Zach Braff’s Kickstarter-funded “Wish I Was Here’ opened in 68 theaters and did decent this weekend, but Richard Linklater‘s “Boyhood” stole the show at the specialty box office with a very strong second week.
Expanding from five to 34 theaters, “Boyhood” brought in nearly $1.2 million for an impressive $35,230 per-screen average, according to distributor IFC Films.
“This film is the real deal,” said Mark Boxer, sr. vice-president of sales and distribution at IFC. “It’s at 99 percent on Rotten Tomatoes and the word of mouth is through the roof as reflected by eye-popping exit polls this weekend and minimal drop at last weekend’s opening theaters.”
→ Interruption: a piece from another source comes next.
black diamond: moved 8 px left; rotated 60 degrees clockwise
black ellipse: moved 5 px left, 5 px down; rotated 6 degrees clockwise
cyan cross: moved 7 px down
“Boyhood,” which Linklater wrote and directed over a period of 12 years, follows a young boy as he goes from preschool to high school graduation. Patricia Arquette and Ethan Hawke co-star as the parents of newcomer Ellar Coltrane; the cast and crew reconvened for a few weeks each year to shoot new scenes, which were then assembled into a casual but singular portrait of a life.
Focus Features rolled out “Wish I Was Here” in 69 theaters and it brought in $495,000 for a $7,279 per-screen average. That’s not great, but not bad for a film that isn’t well-reviewed (37 percent Rotten Tomatoes) and has endured some controversy over Braff’s high-profile crowd-funding campaign.
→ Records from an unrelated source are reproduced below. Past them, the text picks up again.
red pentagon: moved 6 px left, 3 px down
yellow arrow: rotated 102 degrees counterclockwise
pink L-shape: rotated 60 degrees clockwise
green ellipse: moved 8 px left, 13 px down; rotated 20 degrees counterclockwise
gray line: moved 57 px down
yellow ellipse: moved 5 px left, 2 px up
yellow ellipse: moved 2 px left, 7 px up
“Wish I Was Here” stars Braff, who co-wrote with his brother Adam, as a struggling actor, father and husband, who at 35 is still trying to find his identity. Donald Faison, Josh Gad, Kate Hudson, Jim Parsons, Ashley Greene, Joey King, Mandy Patinkin and the late James Avery co-star. It made its premiere at the Sundance Film Festival.
“Wish I Was Here” is Braff’s second feature, following “Garden State” in 2004, which took in $26 million.
Fox Searchlight opened the drama “I Origins” on four theaters in New York and Los Angeles and it took in $28,700 for a per-screen average of nearly $7,200.
“I Origins” was written and directed by Mike Cahill and stars Michael Pitt, Brit Marling, Astrid Berges-Frisbey and Steven Yeun in the story of a molecular biologist whose study of the human eye leads to implications regarding our scientific and spiritual beliefs.
The plan is to add 18 markets and expand in NY and LA, bringing the theater count to 60-70 locales.
Elsewhere, “Begin Again” took in $2.7 million after the Weinstein Company expanded it from 939 to 1,302 theaters. That’s a $2,121 per-location average for the romantic musical comedy starring Keira Knightley, Mark Ruffalo and Adam Levine. Its domestic total is at $9.4 million.
Open Road’s Jon Favreau food truck comedy “Chef” crossed the $25 million mark in its 11th weekend. The only other indie film to do that this year is “The Grand Budapest Hotel.” “Chef” added $1.1 million from 552 theaters, just a 10 percent drop from last week, and has now grossed $25.9 million.
The Dinesh D’Souza documentary “America” added $1.7 million from 1,030 theaters for distributor Lionsgate. That lifts the domestic total for the year’s highest-grossing documentary to $11.4 million.